Well yeah. Imagine you tell a small child that knows about calculators, “Hey can you work out 18763 + 38284, for me?” They might struggle and then maybe fetch a calculator.
The LLMs attempt to predict the answer. WTF? It’s a computer and it can see that is a plus sign. Just understand its addition, and use the rest of your computer brain and do the sum. Hell, it is connected to the internet and we just taught you everything since before 2021. Just call out to Wolfram and give me the answer.
But that’s not how computers work. And we keep saying “AI” but that I is doing a lot of heavy lifting.
ChatGPT Since Jack and Jill are the only two people in the room and they are sitting next to each other, the person sitting next to Jack is Jill and the person sitting next to Jill is Jack. Given the conditions you provided:
Jill is the one who is sad because she is sitting next to Jack. Jack is the one who is angry because he is sitting next to Jill.
ChatGPT (I've not got v4) deliberately fails the test by spewing out "as a large language model…", but also fails incidentally by having an attention span similar to my mother's shortly after her dementia diagnosis.
The problem with 3.5 is that it's simultaneously not mastered anything, and yet also beats everyone in whatever they've not mastered — an extremely drunk 50,000 year old Sherlock Holmes who speaks every language and has read every book just isn't going to pass itself off as Max Musstermann in a blind hour-long trial.

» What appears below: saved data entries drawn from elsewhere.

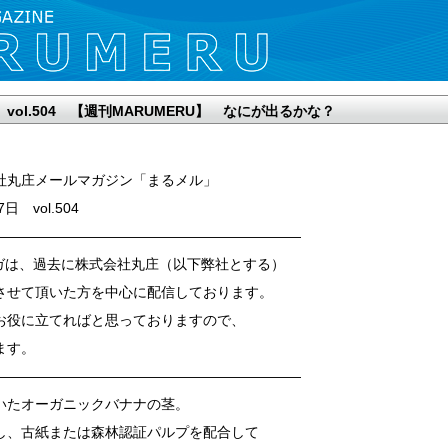
日 vol.504 【週刊MARUMERU】 なにが出るかな？
社丸庄メールマガジン「まるメル」
7日 vol.504
——————————————————————
ガは、過去に株式会社丸庄（以下弊社とする）
させて頂いた方を中心に配信しております。
お役に立てればと思っておりますので、
ます。
——————————————————————
いたオーガニックバナナの茎。
し、古紙または森林認証パルプを配合して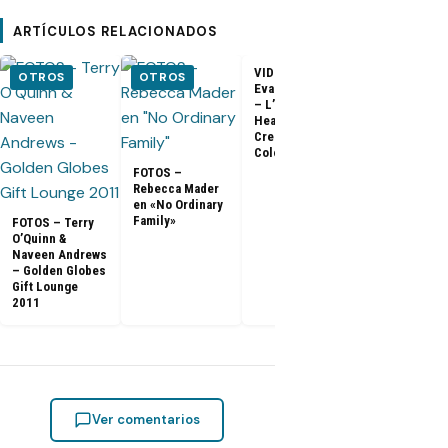
ARTÍCULOS RELACIONADOS
VIDEO –
VIDEO –
OTROS
OTROS
Evangeline Lilly
Entrevista a
– L’Oreal
Matthew Fox 
Healthy Look
ArsenalTV
Creme Gloss
Color [HD]
FOTOS –
Rebecca Mader
en «No Ordinary
Family»
FOTOS – Terry
O’Quinn &
Naveen Andrews
– Golden Globes
Gift Lounge
2011
Ver comentarios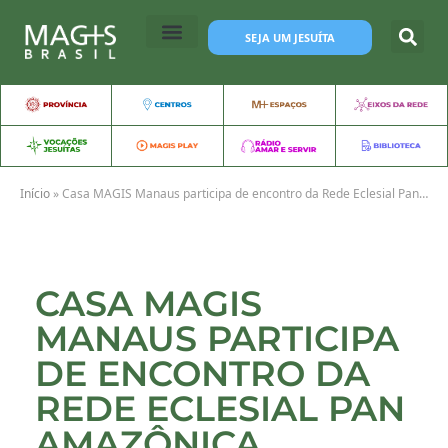
SEJA UM JESUÍTA
Início
»
Casa MAGIS Manaus participa de encontro da Rede Eclesial Pan Amazônica
CASA MAGIS
MANAUS PARTICIPA
DE ENCONTRO DA
REDE ECLESIAL PAN
AMAZÔNICA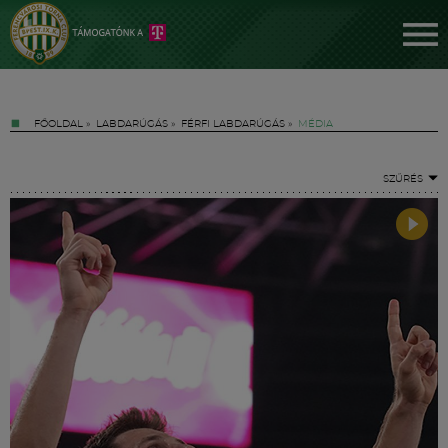
FŐOLDAL
»
LABDARÚGÁS
»
FÉRFI LABDARÚGÁS
»
MÉDIA
SZŰRÉS
Jegyek
FM YouTube +
Hírek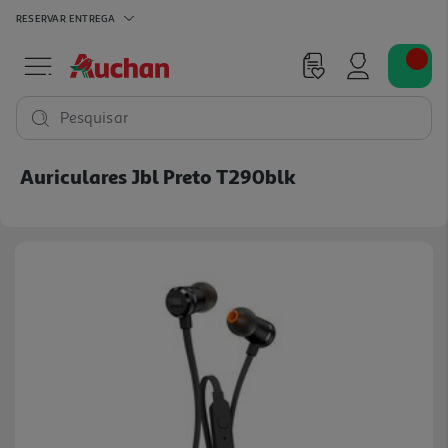
RESERVAR
ENTREGA
Pesquisar
Auriculares Jbl Preto T290blk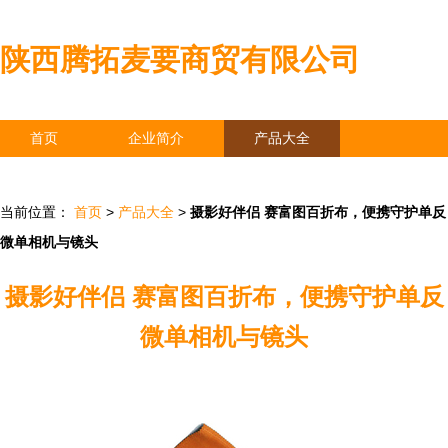
陕西腾拓麦要商贸有限公司
首页
企业简介
产品大全
联系我们
企业信息
访客留言
当前位置：
首页
>
产品大全
>
摄影好伴侣 赛富图百折布，便携守护单反
微单相机与镜头
摄影好伴侣 赛富图百折布，便携守护单反
微单相机与镜头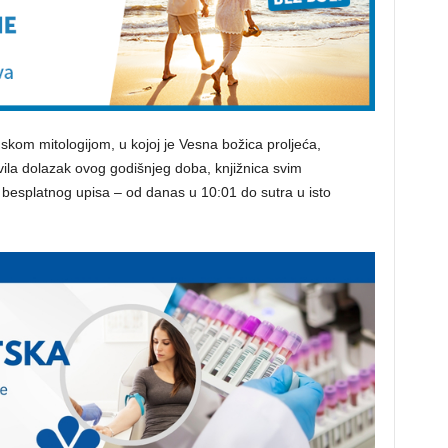
skom mitologijom, u kojoj je Vesna božica proljeća,
vila dolazak ovog godišnjeg doba, knjižnica svim
esplatnog upisa – od danas u 10:01 do sutra u isto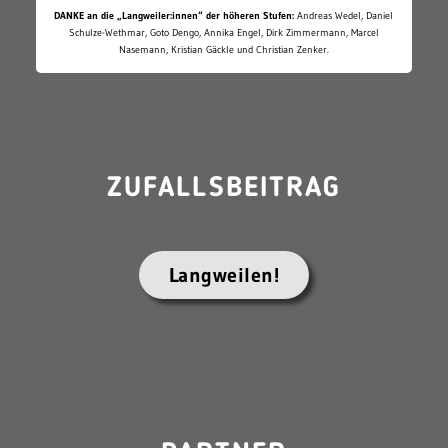
DANKE an die „Langweiler:innen“ der höheren Stufen:
Andreas Wedel, Daniel
Schulze-Wethmar, Goto Dengo, Annika Engel, Dirk Zimmermann, Marcel
Nasemann, Kristian Gäckle und Christian Zenker.
ZUFALLSBEITRAG
Langweilen!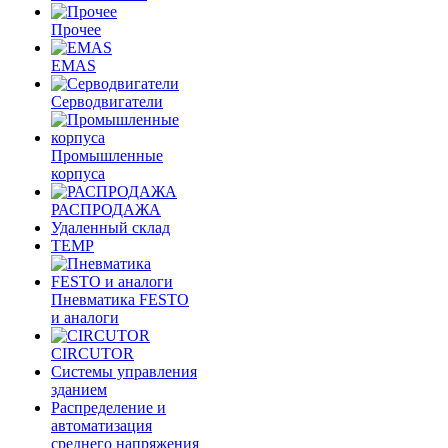
Прочее
EMAS
Cерводвигатели
Промышленные
корпуса
РАСПРОДАЖА
Удаленный склад
TEMP
Пневматика FESTO
и аналоги
CIRCUTOR
Системы управления
зданием
Распределение и
автоматизация
среднего напряжения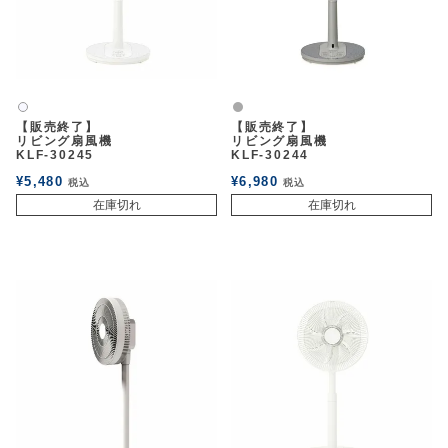
グレー
白2
【販売終了】
【販売終了】
リビング扇風機
リビング扇風機
KLF-30245
KLF-30244
¥
5,480
¥
6,980
税込
税込
在庫切れ
在庫切れ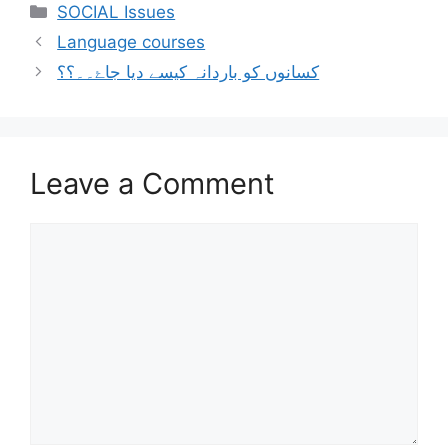
SOCIAL Issues
Language courses
کسانوں کو باردانہ کيسے ديا جاۓ۔۔؟؟
Leave a Comment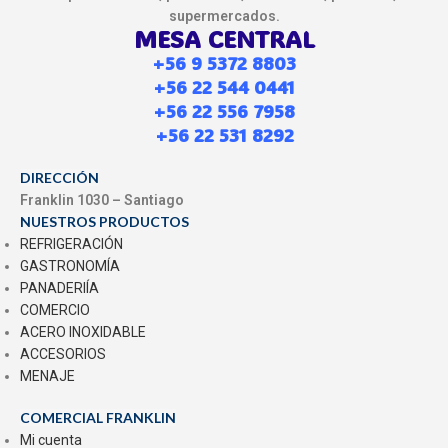
supermercados.
MESA CENTRAL
+56 9 5372 8803
+56 22 544 0441
+56 22 556 7958
+56 22 531 8292
DIRECCIÓN
Franklin 1030 – Santiago
NUESTROS PRODUCTOS
REFRIGERACIÓN
GASTRONOMÍA
PANADERIÍA
COMERCIO
ACERO INOXIDABLE
ACCESORIOS
MENAJE
COMERCIAL FRANKLIN
Mi cuenta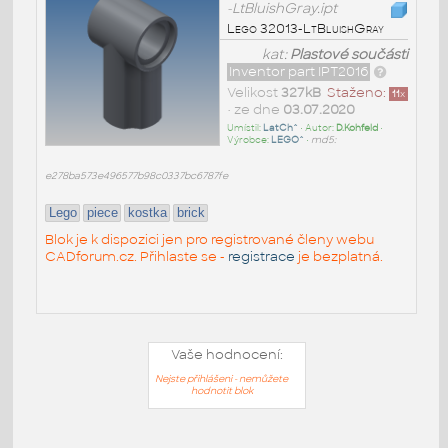
-LtBluishGray.ipt
Lego 32013-LtBluishGray
kat:
Plastové součásti
Inventor part IPT2016
Velikost
327kB
Staženo:
11
x
• ze dne
03.07.2020
Umístil:
LatCh^
• Autor:
D.Kohfeld
•
Výrobce:
LEGO^
•
md5:
e278ba573e496577b98c0337bc6787fe
Lego
piece
kostka
brick
Blok je k dispozici jen pro registrované členy webu
CADforum.cz. Přihlaste se -
registrace
je bezplatná.
Vaše hodnocení:
Nejste přihlášeni - nemůžete
hodnotit blok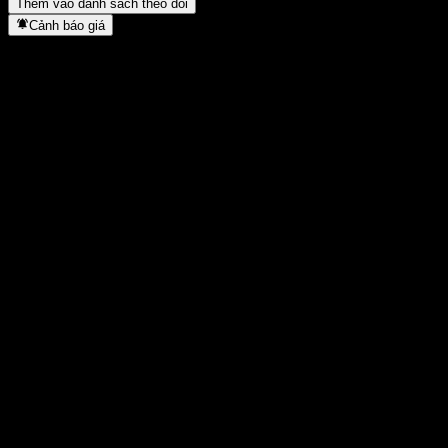
Thêm vào danh sách theo dõi
Cảnh báo giá
Thống kê
Cao nhất trong ngày
18.473
Thấp nhất trong ngày
18.473
Đỉnh 52T
18.659
Thấp nhất 52T
14.124
Khối lượng
-
KL TB
-
Vốn hóa
0
Tỷ số P/E
-
Lợi suất cổ tức
-
Cổ tức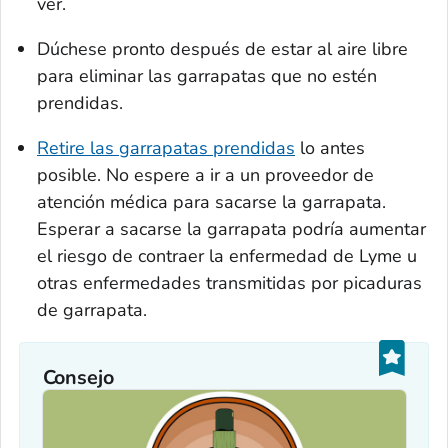
ver.
Dúchese pronto después de estar al aire libre
para eliminar las garrapatas que no estén
prendidas.
Retire las garrapatas prendidas
lo antes
posible. No espere a ir a un proveedor de
atención médica para sacarse la garrapata.
Esperar a sacarse la garrapata podría aumentar
el riesgo de contraer la enfermedad de Lyme u
otras enfermedades transmitidas por picaduras
de garrapata.
Consejo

On the one hand, what I was saying here was more about the Turing Test than about AGI. Sometimes it gets called the AGI, sometimes it's "autocomplete on steroids", but even if it is fancy autocomplete, I think 3.5 has the skill to pass a short Turing Test, but not the personality, and it needs a longer "short-term memory"-equivalent than 3.5 for a full Turing Test.
On the other hand, as I (sadly) don't get paid to create LLMs, I've only got the kind of superficial awareness of how they work that comes from podcasts and the occasional blog post, which means ChatGPT might very well understand ChatGPT better than I do.
Can GPT-[3.5, 4] be prompted to make itself?